Esercizio assegnato: Prosegui la discussione del forum sull'acquisto di un telefonino con rate addebitate in fattura, riprendendo dopo l'ultimo messaggio riportato.

Estratto del documento:
# Forum Argomenti di discussione Contabilità, bilancio e operazioni straordinarie  Acquisto telefonino con rate in fattura professionista

## lapolina

Buon giorno, 
un professionista acquista un telefonino con l'addebito delle rate in fattura del gestore. 
Ho quindi la fattura del telefono e le varie rate ogni due mesi. 
Come devo contabilizzare il pagamento? 
Se ad esempio la fattura di servizi è 120 Euro di cui 100 di "telefonate", devo registrare solo 100 Euro di costo e mettere la differenza in pagamento alla fattura del "telefonino"?
Grazie in anticipo

----------


## danilo sciuto

> Buon giorno, 
> un professionista acquista un telefonino con l'addebito delle rate in fattura del gestore. 
> Ho quindi la fattura del telefono e le varie rate ogni due mesi. 
> Come devo contabilizzare il pagamento? 
> Se ad esempio la fattura di servizi è 120 Euro di cui 100 di "telefonate", devo registrare solo 100 Euro di costo e mettere la differenza in pagamento alla fattura del "telefonino"?
> Grazie in anticipo

  
Ma il professionista è in ordinaria ?  :EEK!:

----------


## lapolina

No, ha la contabilit&#224; professionisti...

Dati riportati:
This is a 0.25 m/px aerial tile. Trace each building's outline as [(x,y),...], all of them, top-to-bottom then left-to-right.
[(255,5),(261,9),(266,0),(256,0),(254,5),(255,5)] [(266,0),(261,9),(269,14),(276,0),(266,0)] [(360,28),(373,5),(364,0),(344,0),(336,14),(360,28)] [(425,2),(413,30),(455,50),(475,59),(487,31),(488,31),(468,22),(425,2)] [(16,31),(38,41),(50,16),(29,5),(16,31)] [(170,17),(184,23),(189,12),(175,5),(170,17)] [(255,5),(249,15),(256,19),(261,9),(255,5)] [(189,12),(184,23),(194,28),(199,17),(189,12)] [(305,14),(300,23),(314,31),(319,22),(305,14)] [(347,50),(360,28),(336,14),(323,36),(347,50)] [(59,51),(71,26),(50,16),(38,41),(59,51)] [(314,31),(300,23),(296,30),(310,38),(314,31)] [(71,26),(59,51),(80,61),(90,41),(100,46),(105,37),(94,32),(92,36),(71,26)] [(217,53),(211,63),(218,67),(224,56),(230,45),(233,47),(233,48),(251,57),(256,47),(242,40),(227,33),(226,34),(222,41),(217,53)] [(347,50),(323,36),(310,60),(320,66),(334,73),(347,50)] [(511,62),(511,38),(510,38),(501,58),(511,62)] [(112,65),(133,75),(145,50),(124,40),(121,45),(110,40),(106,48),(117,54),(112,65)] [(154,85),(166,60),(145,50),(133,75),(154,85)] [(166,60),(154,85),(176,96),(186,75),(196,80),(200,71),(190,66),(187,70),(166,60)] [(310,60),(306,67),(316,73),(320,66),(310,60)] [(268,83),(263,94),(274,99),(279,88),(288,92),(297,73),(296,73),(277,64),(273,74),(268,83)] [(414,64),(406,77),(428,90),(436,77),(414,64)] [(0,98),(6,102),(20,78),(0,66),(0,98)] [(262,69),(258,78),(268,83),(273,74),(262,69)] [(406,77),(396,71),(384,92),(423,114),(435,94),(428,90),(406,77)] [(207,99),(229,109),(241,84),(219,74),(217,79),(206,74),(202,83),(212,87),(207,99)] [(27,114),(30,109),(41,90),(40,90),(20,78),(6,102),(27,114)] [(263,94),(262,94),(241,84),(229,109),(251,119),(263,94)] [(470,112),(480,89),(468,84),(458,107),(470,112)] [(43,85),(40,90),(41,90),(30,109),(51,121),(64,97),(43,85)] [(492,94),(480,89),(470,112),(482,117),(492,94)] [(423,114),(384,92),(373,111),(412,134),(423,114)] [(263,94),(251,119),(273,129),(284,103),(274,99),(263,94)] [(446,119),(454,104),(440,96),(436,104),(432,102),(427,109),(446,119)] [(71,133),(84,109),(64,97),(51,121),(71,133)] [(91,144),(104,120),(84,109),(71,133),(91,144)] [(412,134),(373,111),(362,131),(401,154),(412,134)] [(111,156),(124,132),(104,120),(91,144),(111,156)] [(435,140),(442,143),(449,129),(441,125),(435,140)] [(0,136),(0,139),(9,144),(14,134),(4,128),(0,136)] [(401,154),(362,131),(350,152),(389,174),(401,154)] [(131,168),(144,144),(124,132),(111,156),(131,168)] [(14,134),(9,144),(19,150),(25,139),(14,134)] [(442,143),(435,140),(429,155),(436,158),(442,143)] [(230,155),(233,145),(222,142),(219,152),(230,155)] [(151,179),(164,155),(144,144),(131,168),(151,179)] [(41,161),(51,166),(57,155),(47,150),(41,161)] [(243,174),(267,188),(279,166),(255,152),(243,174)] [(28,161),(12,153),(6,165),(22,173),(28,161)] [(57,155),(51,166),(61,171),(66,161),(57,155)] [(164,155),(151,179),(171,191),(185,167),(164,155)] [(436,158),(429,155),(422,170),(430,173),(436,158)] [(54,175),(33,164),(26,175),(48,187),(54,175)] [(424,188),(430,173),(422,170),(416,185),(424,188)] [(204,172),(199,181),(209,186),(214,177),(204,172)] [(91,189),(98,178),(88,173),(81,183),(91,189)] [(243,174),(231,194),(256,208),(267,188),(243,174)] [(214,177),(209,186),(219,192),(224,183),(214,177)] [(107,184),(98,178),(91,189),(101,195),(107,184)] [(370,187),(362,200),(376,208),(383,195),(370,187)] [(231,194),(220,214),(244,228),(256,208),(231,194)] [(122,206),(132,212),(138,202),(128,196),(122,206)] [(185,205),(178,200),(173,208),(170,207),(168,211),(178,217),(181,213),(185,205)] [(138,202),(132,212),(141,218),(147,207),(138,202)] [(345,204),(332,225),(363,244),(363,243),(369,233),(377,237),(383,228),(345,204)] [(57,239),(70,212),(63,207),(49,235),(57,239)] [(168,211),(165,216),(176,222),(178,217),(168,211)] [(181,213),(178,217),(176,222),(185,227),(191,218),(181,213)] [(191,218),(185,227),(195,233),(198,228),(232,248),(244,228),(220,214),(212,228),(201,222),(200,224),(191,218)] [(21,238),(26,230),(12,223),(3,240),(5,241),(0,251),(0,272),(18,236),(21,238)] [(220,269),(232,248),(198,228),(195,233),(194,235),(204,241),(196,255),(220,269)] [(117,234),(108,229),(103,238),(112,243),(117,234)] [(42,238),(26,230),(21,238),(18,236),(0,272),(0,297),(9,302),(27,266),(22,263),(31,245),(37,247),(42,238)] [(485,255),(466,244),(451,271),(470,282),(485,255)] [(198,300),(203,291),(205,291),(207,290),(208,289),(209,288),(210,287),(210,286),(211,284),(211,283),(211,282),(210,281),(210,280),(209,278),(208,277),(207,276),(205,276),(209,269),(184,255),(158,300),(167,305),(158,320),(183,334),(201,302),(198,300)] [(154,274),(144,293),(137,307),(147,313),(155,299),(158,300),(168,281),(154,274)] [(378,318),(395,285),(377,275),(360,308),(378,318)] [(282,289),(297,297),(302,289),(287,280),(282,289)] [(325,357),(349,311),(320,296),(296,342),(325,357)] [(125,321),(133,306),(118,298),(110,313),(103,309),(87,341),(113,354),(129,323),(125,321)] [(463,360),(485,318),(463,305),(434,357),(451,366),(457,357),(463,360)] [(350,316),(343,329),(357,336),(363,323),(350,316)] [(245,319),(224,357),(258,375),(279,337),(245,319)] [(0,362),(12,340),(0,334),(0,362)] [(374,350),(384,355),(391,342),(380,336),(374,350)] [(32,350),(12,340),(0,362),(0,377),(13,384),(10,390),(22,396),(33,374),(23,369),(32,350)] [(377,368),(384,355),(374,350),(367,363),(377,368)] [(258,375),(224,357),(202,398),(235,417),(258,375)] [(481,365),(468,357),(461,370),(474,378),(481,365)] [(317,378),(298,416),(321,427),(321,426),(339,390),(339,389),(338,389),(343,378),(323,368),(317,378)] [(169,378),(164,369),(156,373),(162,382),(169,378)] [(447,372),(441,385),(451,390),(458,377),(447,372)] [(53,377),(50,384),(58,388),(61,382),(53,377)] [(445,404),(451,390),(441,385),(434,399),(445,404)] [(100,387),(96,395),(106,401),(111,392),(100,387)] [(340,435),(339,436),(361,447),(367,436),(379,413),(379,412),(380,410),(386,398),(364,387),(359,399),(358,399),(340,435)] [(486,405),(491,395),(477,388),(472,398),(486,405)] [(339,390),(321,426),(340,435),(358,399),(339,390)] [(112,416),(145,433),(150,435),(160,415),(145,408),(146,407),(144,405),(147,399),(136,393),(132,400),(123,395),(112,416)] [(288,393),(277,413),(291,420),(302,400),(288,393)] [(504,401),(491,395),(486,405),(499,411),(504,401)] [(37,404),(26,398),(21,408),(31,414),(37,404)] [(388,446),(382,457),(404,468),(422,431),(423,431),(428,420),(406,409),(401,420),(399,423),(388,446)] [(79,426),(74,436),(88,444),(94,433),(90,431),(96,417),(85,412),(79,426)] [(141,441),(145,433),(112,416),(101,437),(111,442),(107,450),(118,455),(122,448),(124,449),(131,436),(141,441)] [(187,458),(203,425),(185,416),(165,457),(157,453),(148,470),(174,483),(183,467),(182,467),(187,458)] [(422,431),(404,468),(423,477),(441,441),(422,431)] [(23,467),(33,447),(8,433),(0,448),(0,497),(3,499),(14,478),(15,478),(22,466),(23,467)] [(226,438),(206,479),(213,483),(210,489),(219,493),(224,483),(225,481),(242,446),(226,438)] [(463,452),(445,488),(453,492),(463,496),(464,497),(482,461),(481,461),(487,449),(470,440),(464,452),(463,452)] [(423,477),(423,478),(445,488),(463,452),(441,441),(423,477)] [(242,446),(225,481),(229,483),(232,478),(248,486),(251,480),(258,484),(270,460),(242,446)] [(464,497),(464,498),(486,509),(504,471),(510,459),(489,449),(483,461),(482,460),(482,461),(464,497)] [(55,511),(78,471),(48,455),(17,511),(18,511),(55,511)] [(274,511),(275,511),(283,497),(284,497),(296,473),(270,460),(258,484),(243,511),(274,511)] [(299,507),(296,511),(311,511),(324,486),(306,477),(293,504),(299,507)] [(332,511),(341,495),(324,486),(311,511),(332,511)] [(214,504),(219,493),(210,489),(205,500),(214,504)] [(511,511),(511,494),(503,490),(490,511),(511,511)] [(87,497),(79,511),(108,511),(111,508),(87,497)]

Esito del compito:
----------


## danilo sciuto

> No, ha la contabilità professionisti...

  Registra a costo solo la parte attinente alle telefonate, escludendo dunque la parte relativa alla rata (che trovi come voce esclusa da iva). 
ciao

----------


## pipelly

Ma registrando solo il costo delle telefonate ed escludendo la rata non avrà differenza fra la fattura reale ( 120 euro ) e la fattira registrata in contabilità?
Cioè avrà una fattura con scrito: totale fattura 120, e nel registro acquisti avrà invece toatale fattura 100.
Mi chiedo se sia regolare.
Io ho una ditta in ordinaria e devo registrare la stessa cosa, qual'è la procedura esatta?

----------


## danilo sciuto

> Ma registrando solo il costo delle telefonate ed escludendo la rata non avrà differenza fra la fattura reale ( 120 euro ) e la fattira registrata in contabilità?
> Cioè avrà una fattura con scrito: totale fattura 120, e nel registro acquisti avrà invece toatale fattura 100.
> Mi chiedo se sia regolare.
> Io ho una ditta in ordinaria e devo registrare la stessa cosa, qual'è la procedura esatta?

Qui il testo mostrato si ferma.